When people came to visit, I met my writing goal. When we had places to go and errands to run, I met my writing goal. When I got some very bad news about a precious loved one (please pray for my Aunt B, she now has severe dementia), and when I read things in the news media that shattered my heart, I met my writing goal. Even when I was writing very hard things, I still met my writing goal. Regardless of what has been going on, even on the most challenging of days, I have met my writing goal every day for the past 110 days, without missing one single day.
I have never been able to do this before. It’s like a miracle — and yet, this method is completely natural — which is why it works so well!
This new way that I have found to reach my daily writing goal, doesn’t just work for writing. This method works for any kind of goal that you may want to implement in your life. Five days after I started my memoir writing goal on September 7, I added two daily exercise goals and one daily housework goal. And I haven’t missed any of those goals, either, since I started my three additional goals on September 12. For the past 105 days, through all of the ups and downs: cancer scare, surgery, being sick, bad news, and the holidays, I have met every one of my four daily goals, every single day.
Not only have I met my goals every day — on the vast majority of days I have actually exceeded my goals, usually by a tremendous amount.
With the exception of having the flu and my recent surgery — which turned out NOT to be cancer, yay! — this is the best my life has been, EVER. Thanks to all the planks I’m doing and the miles I’m putting on my exercise bike, my muscle tone is the best that it’s been in decades. Best of all, I have written so much further than I’ve ever written in my memoir before — and I am still going strong!
So — how is this even possible? When 92% of New Year’s Resolutions fail, when approximately 80% of us want to write a book and never do, and when the vast majority of exercise programs fall by the wayside within the first month — after all the years that I have tried, and failed, over and over again, to write a memoir and to get my muscles in better shape — HOW am I doing this?
Here’s how: I bought a book. I read it.
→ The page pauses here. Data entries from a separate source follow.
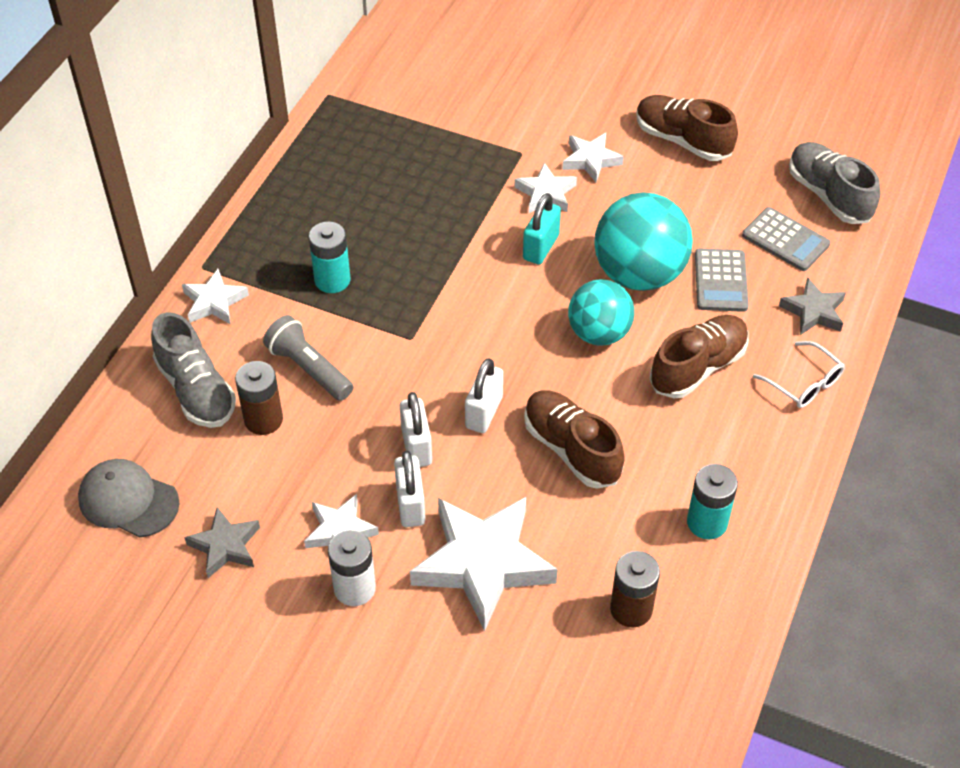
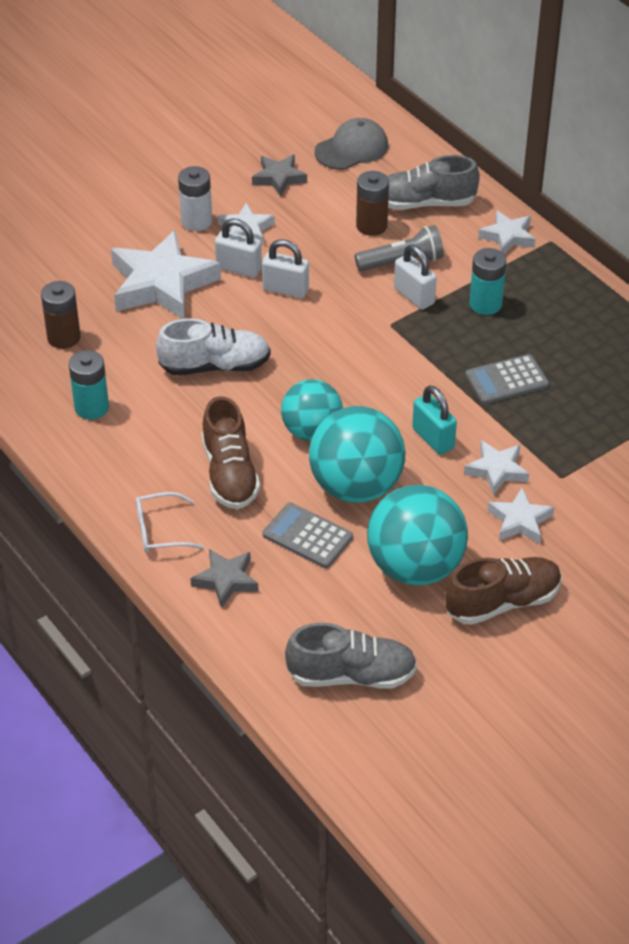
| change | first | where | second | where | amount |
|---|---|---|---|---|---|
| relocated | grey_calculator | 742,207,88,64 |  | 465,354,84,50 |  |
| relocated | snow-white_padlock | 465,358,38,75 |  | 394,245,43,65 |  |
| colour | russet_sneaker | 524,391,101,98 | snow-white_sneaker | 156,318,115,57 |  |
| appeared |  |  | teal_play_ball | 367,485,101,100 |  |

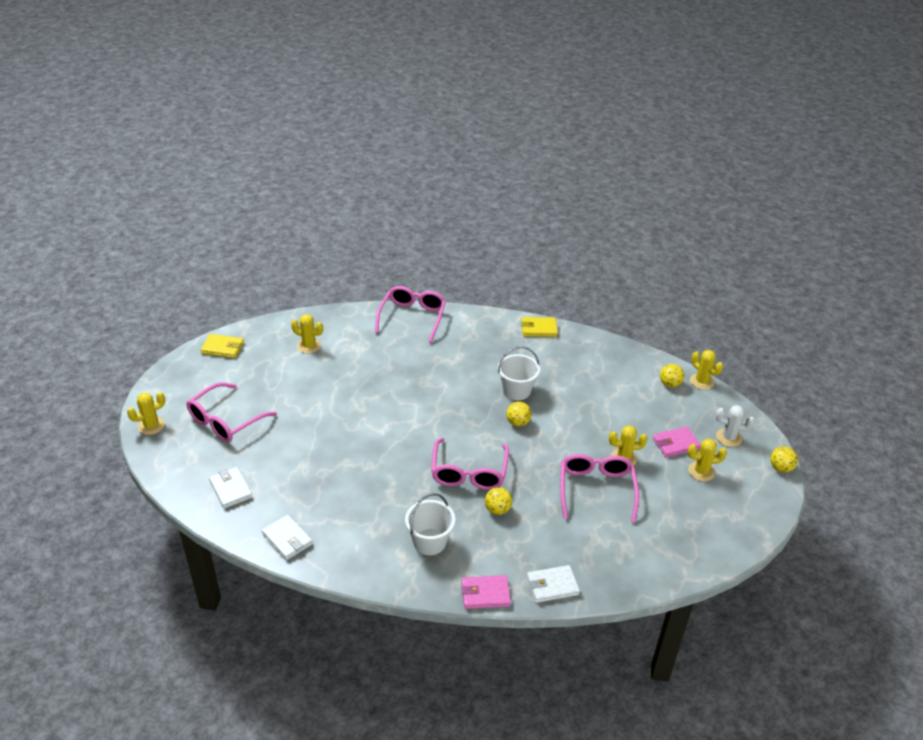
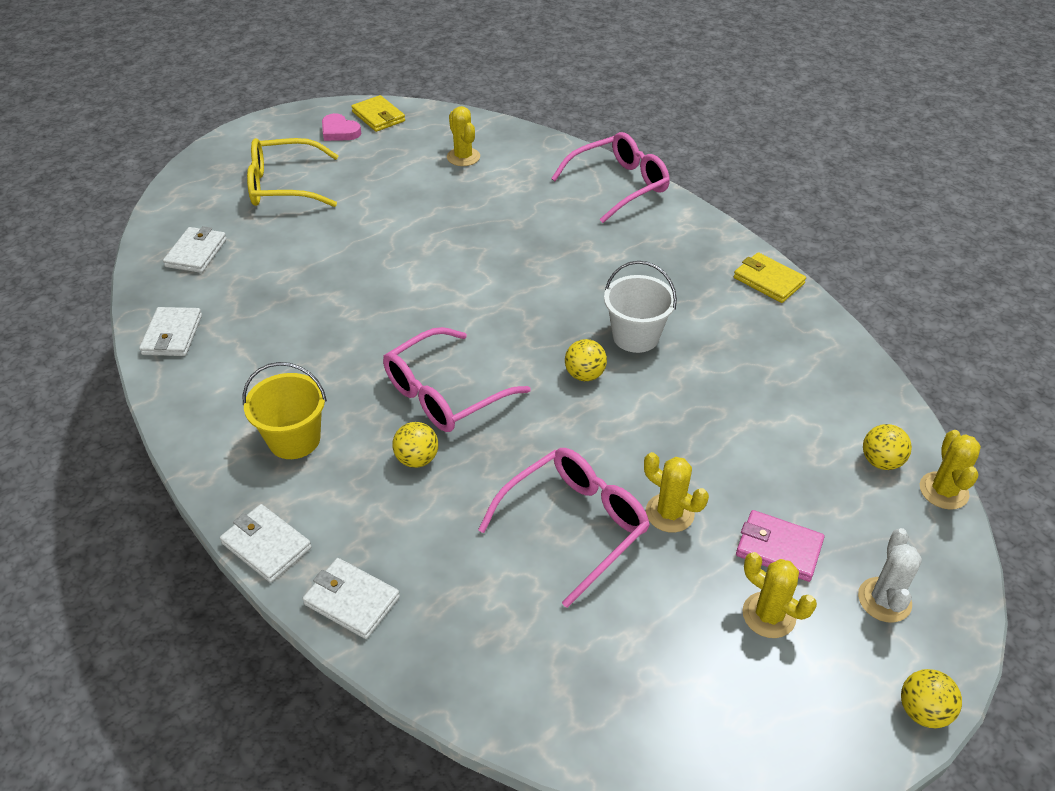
| change | first | where | second | where | amount |
|---|---|---|---|---|---|
| colour | rose-pink_glasses | 186,382,91,60 | golden_glasses | 247,138,92,69 |  |
| missing | golden_cactus | 127,392,38,43 |  |  |  |
| spun | snow-white_cactus | 716,405,39,42 |  | 858,528,64,95 | 45 degrees clockwise |
| colour | snow-white_sand_bucket | 405,493,50,62 | golden_sand_bucket | 243,362,84,97 |  |
| colour | rose-pink_wallet | 461,575,50,34 | snow-white_wallet | 220,504,92,79 |  |
| appeared |  |  | rose-pink_heart | 322,113,39,28 |  |

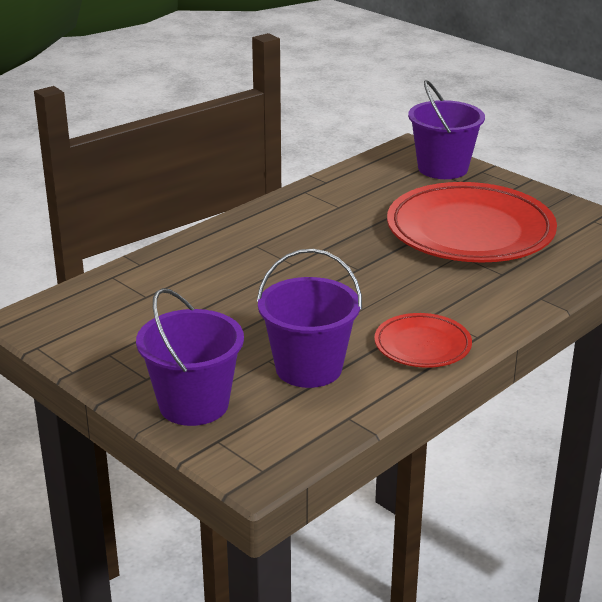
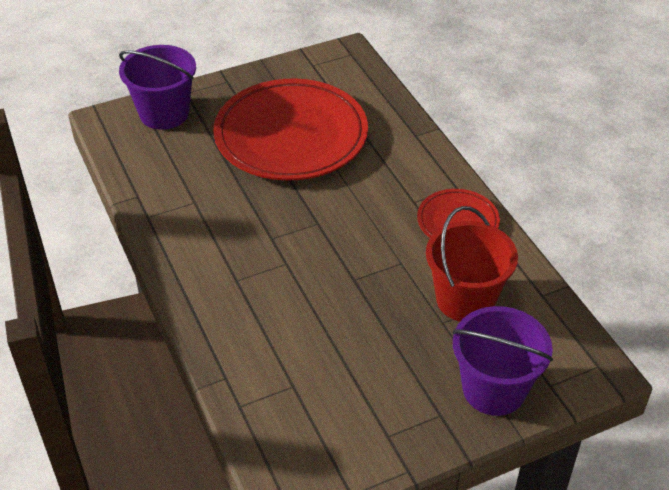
| change | first | where | second | where | amount |
|---|---|---|---|---|---|
| colour | purple_sand_bucket | 257,249,105,139 | scarlet_sand_bucket | 426,206,92,115 |  |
And I did what it said.
I have read countless self-help, how to write, how to overcome writer’s block, and how to stop procrastinating books, within the past half century. And yet all of those books failed me, just like my New Year’s resolutions always failed.
But this book actually works. Here’s the Amazon link for Mini Habits by Stephen Guise. It is available in the Kindle e-book version, paperback, and audio:
Take it from an expert in trying and failing to meet an important goal: forget New Year’s resolutions. Whether your goal is getting in shape, cleaning up a terminally messy house, writing a book, pursuing higher education, or whatever you want to accomplish, if Mini Habits can work for me, I believe it can work for anybody.
What’s so different about Mini Habits? The science behind it, that’s what’s different. Mini Habits works, because this is the way our amazing brains were created to work.
Thank you for stopping by. God bless, and have a Happy Mini Habits New Year!